• _Dataset_
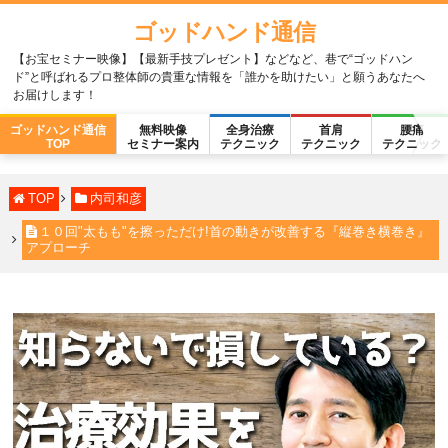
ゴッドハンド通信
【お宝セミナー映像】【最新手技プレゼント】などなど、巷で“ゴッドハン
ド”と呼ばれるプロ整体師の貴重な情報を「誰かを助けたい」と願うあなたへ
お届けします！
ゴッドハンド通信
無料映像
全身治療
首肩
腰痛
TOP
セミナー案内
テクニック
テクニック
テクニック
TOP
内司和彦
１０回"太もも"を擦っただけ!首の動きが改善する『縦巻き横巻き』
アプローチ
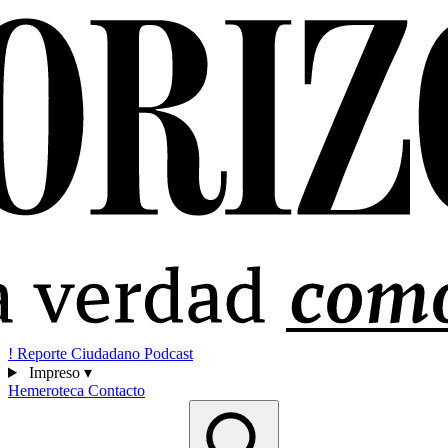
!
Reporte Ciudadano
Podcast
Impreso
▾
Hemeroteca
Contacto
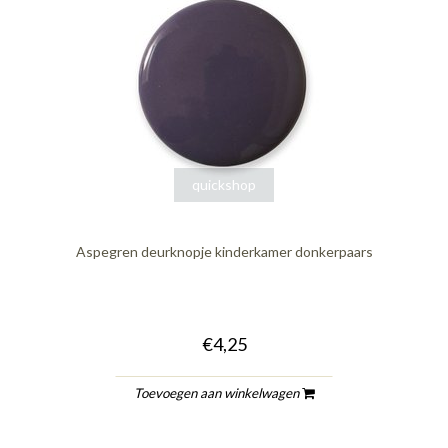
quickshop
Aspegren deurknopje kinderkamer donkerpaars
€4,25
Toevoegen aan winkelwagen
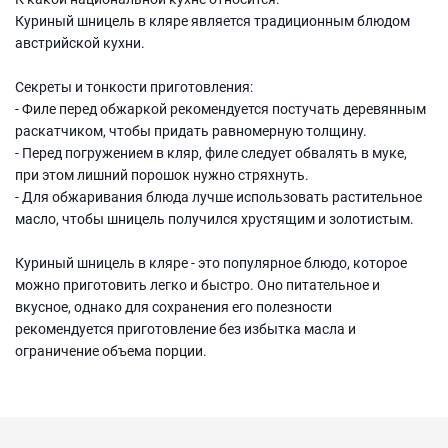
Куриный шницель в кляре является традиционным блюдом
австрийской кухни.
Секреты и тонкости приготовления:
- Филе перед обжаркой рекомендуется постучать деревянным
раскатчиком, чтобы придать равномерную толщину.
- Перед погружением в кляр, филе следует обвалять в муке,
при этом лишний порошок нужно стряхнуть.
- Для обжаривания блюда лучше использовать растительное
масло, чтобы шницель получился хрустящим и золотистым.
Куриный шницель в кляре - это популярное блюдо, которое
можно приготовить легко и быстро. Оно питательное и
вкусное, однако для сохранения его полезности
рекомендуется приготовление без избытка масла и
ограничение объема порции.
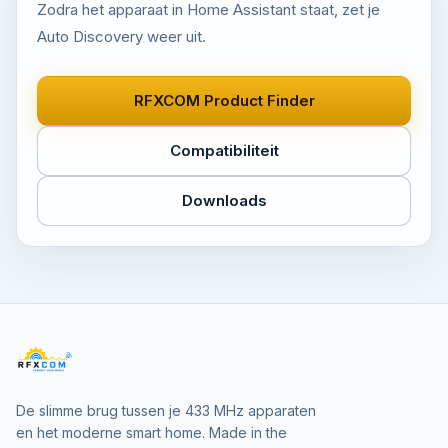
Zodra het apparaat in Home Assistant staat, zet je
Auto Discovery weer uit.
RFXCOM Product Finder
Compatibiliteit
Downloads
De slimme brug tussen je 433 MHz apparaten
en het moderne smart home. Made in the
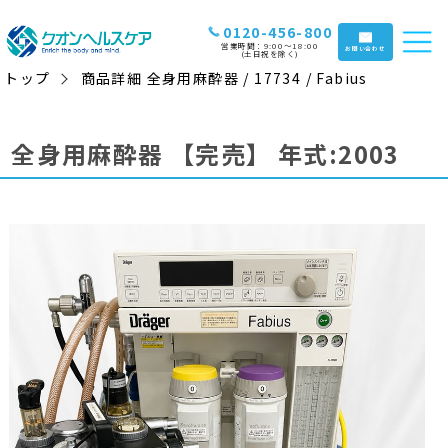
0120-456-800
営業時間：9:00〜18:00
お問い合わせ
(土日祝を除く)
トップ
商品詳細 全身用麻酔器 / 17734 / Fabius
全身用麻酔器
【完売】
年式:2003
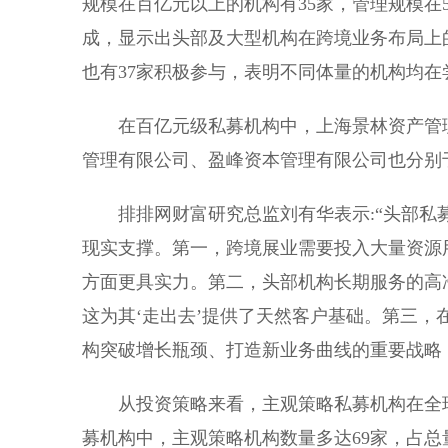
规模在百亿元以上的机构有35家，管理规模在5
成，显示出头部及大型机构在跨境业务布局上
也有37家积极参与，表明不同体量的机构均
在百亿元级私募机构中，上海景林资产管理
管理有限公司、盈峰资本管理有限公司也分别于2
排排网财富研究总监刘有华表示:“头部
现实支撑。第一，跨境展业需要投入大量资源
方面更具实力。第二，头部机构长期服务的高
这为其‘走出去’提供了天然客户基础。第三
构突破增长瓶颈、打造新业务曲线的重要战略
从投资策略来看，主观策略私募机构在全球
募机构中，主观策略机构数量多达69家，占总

• _Your goal_
Each record is to be written out exactly. No picture goes in.

• _Response area_
ゴッドハンド通信
【お宝セミナー映像】【最新手技プレゼント】などなど、巷で“ゴッドハン
ド”と呼ばれるプロ整体師の貴重な情報を「誰かを助けたい」と願うあなたへ
お届けします！
ゴッドハンド通信
無料映像
全身治療
首肩
腰痛
TOP
セミナー案内
テクニック
テクニック
テクニック
TOP
内司和彦
１０回"太もも"を擦っただけ!首の動きが改善する『縦巻き横巻き』
アプローチ
!
Reporte Ciudadano
Podcast
Impreso
▾
Hemeroteca
Contacto
quickshop
Aspegren deurknopje kinderkamer donkerpaars
€4,25
Toevoegen aan winkelwagen
Куриный шницель в кляре является традиционным блюдом
австрийской кухни.
Секреты и тонкости приготовления:
- Филе перед обжаркой рекомендуется постучать деревянным
раскатчиком, чтобы придать равномерную толщину.
- Перед погружением в кляр, филе следует обвалять в муке,
при этом лишний порошок нужно стряхнуть.
- Для обжаривания блюда лучше использовать растительное
масло, чтобы шницель получился хрустящим и золотистым.
Куриный шницель в кляре - это популярное блюдо, которое
можно приготовить легко и быстро. Оно питательное и
вкусное, однако для сохранения его полезности
рекомендуется приготовление без избытка масла и
ограничение объема порции.
Zodra het apparaat in Home Assistant staat, zet je
Auto Discovery weer uit.
RFXCOM Product Finder
Compatibiliteit
Downloads
De slimme brug tussen je 433 MHz apparaten
en het moderne smart home. Made in the
0120-456-800
営業時間：9:00〜18:00
お問い合わせ
(土日祝を除く)
トップ
商品詳細 全身用麻酔器 / 17734 / Fabius
全身用麻酔器
【完売】
年式:2003
规模在百亿元以上的机构有35家，管理规模在5
成，显示出头部及大型机构在跨境业务布局上
也有37家积极参与，表明不同体量的机构均
在百亿元级私募机构中，上海景林资产管理
管理有限公司、盈峰资本管理有限公司也分别于2
排排网财富研究总监刘有华表示:“头部
现实支撑。第一，跨境展业需要投入大量资源
方面更具实力。第二，头部机构长期服务的高
这为其‘走出去’提供了天然客户基础。第三
构突破增长瓶颈、打造新业务曲线的重要战略
从投资策略来看，主观策略私募机构在全球
募机构中，主观策略机构数量多达69家，占总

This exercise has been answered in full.